The FBI investigation led to the criminal conviction on February 2, 2005 of Alabama booster Logan Young for paying $150,000 in cash to Lang through 1999 and 2000 in order to have Means play football at Alabama. Lang and Kirk also received criminal convictions for their roles in Means' recruitment.
As a result of this and other violations, Alabama was given a two-year bowl ban and five years' probation, and narrowly escaped being handed the "death penalty." The Tide were also docked 21 scholarships. Kentucky was given a one-year bowl ban. The University of Georgia, the University of Arkansas and the University of Memphis also pursued Means but were not sanctioned for any misconduct regarding their recruitment of Means. At Young's trial Lang testified that Georgia head coach Jim Donnan gave Lang $700 "out of his own pocket", that University of Memphis head coach Rip Scherer promised free law school tuition for Lang's wife at Memphis and that an Arkansas coach offered him $150,000 or a position on the Razorbacks' coaching staff. At Young's trial, Donnan and Scherer denied Lang's allegations. Brad Lawing, an assistant coach for Michigan State University who recruited Means, said Lang demanded $200,000 to arrange for Means to play football there, and that Lang stated he would have to repay $50,000 to another school that had already paid for Means. Arkansas head coach Houston Nutt stated that one of his assistant coaches was told by Lang that $200,000 was required to secure Means' enrollment.
Also during Lang's trial, Means testified that he never took a required standardized test for college admission.

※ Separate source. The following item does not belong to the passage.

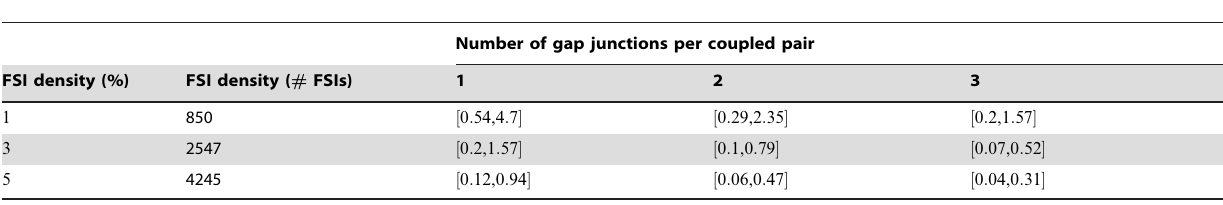
Number of gap junctions per coupled pair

Means testified that Lang had another student take the test in his place.
At Young's trial, federal prosecutors offered evidence that Lang had tried to "sell" Means to eight schools: Alabama, Arkansas, Georgia, Kentucky, Memphis, Michigan State University, the University of Mississippi and the University of Tennessee.
After the allegations came to light, Alabama released Means from his national letter of intent, and he transferred to Memphis to finish his college career. He was overweight and academically ineligible in 2002 but in 2004 married, worked on his conditioning and improved his play. He was second team All-Conference USA as a senior but was not drafted by any NFL team. The Houston Texans signed him as an undrafted free agent, but he was unable to make the roster.